Start of TASK INPUTS

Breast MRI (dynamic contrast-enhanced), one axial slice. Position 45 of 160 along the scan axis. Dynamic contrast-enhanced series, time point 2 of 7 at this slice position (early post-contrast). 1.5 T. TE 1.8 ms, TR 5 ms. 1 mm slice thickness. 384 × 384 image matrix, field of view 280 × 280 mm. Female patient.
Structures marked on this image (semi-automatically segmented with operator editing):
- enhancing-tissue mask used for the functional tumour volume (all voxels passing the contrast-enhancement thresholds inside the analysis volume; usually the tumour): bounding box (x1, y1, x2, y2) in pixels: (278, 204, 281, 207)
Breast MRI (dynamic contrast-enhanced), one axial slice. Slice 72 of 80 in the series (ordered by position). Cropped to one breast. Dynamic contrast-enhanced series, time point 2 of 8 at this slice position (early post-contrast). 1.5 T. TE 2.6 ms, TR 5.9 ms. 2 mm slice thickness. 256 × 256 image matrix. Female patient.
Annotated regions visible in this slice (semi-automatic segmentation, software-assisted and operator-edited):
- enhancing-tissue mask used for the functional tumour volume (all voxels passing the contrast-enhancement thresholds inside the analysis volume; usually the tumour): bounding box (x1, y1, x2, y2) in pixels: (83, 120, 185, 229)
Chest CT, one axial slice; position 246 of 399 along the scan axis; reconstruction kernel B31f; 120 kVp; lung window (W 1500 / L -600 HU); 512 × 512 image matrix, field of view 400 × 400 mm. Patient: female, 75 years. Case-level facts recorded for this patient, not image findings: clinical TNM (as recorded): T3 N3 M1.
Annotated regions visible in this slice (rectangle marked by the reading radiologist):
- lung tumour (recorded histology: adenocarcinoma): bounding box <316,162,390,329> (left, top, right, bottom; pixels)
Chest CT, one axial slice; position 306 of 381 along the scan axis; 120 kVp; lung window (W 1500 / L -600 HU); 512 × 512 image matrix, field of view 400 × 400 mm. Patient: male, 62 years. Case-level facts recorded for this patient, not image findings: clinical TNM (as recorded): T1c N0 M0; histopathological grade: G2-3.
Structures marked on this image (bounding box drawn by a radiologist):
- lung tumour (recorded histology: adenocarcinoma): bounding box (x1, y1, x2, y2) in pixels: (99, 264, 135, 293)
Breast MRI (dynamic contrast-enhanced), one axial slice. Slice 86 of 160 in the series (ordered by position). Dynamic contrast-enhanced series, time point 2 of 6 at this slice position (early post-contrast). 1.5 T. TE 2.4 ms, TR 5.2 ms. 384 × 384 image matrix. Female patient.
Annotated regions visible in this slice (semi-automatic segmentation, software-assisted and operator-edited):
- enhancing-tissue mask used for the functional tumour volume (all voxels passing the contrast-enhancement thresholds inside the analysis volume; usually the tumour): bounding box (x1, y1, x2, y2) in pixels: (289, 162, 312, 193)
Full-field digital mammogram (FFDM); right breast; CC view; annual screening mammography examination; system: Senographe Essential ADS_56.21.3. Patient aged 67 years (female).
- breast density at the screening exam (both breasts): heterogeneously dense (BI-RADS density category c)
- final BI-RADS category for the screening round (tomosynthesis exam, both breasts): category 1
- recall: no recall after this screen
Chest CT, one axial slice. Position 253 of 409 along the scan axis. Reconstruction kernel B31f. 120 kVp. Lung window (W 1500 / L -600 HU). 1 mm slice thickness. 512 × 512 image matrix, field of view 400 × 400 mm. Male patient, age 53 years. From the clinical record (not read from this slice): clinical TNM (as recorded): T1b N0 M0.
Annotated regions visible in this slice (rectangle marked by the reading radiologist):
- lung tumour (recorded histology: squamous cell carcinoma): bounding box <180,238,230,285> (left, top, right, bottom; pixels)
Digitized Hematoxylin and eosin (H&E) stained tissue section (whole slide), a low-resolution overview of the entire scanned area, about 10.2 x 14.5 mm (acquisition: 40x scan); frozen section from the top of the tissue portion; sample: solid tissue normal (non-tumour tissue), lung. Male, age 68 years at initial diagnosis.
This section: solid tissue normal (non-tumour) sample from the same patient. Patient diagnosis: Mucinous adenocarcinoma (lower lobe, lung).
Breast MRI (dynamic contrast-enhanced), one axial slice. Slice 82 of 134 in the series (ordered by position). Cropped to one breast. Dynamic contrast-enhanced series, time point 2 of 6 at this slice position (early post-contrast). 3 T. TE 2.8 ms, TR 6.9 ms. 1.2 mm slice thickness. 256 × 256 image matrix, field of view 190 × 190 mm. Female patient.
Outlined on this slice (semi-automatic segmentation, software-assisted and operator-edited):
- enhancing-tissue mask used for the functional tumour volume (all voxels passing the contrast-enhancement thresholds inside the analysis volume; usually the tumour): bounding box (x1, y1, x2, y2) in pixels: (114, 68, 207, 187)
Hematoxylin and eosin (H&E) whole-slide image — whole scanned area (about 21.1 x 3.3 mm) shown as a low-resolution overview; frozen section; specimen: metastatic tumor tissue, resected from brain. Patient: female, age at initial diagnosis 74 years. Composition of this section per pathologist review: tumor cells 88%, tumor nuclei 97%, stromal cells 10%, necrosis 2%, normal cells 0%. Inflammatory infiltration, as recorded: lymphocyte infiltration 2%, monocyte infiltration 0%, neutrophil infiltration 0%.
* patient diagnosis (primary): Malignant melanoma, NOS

End of TASK INPUTS

## DIRECTIONS FOR THIS TASK
Please repeat word for word the lines above that run from the beginning through the line containing "Structures marked on this image (semi-automatically", keeping both the first and that last line.

## RESPONSE AREA
Breast MRI (dynamic contrast-enhanced), one axial slice. Position 45 of 160 along the scan axis. Dynamic contrast-enhanced series, time point 2 of 7 at this slice position (early post-contrast). 1.5 T. TE 1.8 ms, TR 5 ms. 1 mm slice thickness. 384 × 384 image matrix, field of view 280 × 280 mm. Female patient.
Structures marked on this image (semi-automatically segmented with operator editing):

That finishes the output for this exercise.